§ **Travail demandé**: Poursuivez le texte ci-dessous sur l'offre de soins et le parcours du patient, à partir de sa dernière phrase.

--- Texte retenu ---

Parler d'offre de soins a-t-il encore un sens ?

Ce n'est plus la pathologie à traiter qui va déterminer le parcours de soins d'un patient mais la demande de soins et de services exprimés par le patient puis qualifiés par un professionnel de santé.

En matière de santé, la technologie permet des avancées incontestables qu'il s'agisse de suivi patient, de personnalisation des traitements, de recherche clinique ou encore de sécurité sanitaire. La stratégie Ma Santé 2022 constitue un jalon essentiel, elle qui vise à agir conjointement sur l'organisation du système de soins, sur les services aux patients et sur les activités des professionnels de santé. Derrière ces progrès s'opère une transformation majeure, un nouveau paradigme même : le passeport santé. 

Les innovations technologiques nous font entrer dans l’ère de la médecine de précision et intègrent progressivement les notions de soins préventifs et prédictifs en complément des soins curatifs. Au-delà de la nature des soins, c’est le rôle même du patient et de son parcours qui est redessiné. Nous assistons là à une véritable révolution copernicienne dans laquelle c’est la demande de soins et de services exprimés par le patient puis qualifiés par un professionnel de santé, et non plus la pathologie à traiter qui va déterminer son parcours de soins. Car celui-ci ne se vit plus uniquement dans les hôpitaux, il s’ouvre à la ville et à des acteurs nouveaux. La place et le rôle des professionnels de santé va ainsi évoluer pour satisfaire aux exigences des patients.

--- Entrées de données ---

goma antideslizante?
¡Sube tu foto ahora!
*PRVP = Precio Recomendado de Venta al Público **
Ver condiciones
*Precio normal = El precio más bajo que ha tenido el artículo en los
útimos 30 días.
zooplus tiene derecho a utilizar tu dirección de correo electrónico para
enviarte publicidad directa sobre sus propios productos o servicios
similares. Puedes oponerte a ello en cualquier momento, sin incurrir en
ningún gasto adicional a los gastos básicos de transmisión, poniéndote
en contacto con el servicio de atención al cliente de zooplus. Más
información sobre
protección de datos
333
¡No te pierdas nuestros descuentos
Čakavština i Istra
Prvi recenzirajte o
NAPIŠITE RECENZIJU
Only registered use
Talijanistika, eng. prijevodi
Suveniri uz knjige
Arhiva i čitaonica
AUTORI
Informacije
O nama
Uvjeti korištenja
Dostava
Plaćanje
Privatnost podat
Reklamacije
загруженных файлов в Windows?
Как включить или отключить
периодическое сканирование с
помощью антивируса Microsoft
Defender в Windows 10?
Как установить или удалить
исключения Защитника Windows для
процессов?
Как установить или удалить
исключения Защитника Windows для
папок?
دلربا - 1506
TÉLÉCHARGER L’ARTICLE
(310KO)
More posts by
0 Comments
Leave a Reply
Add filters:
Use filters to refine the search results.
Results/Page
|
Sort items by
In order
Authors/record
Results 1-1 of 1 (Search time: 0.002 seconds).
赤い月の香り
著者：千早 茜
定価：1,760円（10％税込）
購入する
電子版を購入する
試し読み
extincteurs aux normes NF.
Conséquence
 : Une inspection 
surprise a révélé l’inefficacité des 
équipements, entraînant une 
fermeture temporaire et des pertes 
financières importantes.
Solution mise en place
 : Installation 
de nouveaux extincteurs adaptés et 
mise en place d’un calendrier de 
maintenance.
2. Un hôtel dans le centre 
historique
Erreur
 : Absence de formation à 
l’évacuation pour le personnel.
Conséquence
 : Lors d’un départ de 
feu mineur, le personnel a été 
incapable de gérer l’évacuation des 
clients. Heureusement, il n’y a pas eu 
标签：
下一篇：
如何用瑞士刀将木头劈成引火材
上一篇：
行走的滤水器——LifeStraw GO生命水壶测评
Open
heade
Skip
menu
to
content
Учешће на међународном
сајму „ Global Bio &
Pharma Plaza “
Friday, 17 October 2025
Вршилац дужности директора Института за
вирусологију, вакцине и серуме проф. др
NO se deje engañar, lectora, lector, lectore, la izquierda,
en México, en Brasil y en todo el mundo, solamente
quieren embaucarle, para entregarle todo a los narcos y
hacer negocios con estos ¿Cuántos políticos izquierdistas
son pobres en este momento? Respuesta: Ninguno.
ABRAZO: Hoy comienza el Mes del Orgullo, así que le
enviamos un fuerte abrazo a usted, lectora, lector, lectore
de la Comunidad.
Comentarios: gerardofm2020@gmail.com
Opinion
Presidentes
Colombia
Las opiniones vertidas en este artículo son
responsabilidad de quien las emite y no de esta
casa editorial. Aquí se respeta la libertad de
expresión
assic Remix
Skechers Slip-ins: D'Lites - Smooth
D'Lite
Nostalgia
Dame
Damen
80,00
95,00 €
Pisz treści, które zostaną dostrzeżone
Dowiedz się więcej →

---

§ **Réponse**:
C’est donc la réorganisation complète de notre système de santé et de l’accès au soin qui est à l’œuvre. Et dans ce nouveau modèle, l’analyse des données du patient va désormais guider le parcours de soins. Le patient en devient pleinement acteur puisqu’il décide de l’utilisation de ses données de santé en engageant la création de son Espace Numérique de Santé et en permettant ou non le partage de ses données. La logique d’offre de soins disparaît ainsi au profit d’une demande en relation de soins augmentée, à savoir développée et améliorée (services et technologies), personnalisée et approfondie (expertise médicale et conseil).

Les données sont donc naturellement au cœur des débats sur l’évolution de notre système de soins. Un mythe reste néanmoins à briser pour tirer pleinement profit de la formidable puissance du numérique : l’usage restrictif que nous souhaitons en avoir. Parmi les principaux freins rencontrés, le manque de maturité supposé des patients pour ces nouveaux usages, l’appétit trop féroce des multinationales qui seraient les seules à pouvoir se partager ce (gros) gâteau ou bien encore le coût prohibitif du stockage. La puissance publique doit bien sûr être protectrice des citoyens, à même de mettre en œuvre une réglementation incitative et efficace, de s’appuyer sur les acteurs privés pour générer et analyser la donnée, et de donner à tous un accès aux soins et à un système de santé plus juste et équitable.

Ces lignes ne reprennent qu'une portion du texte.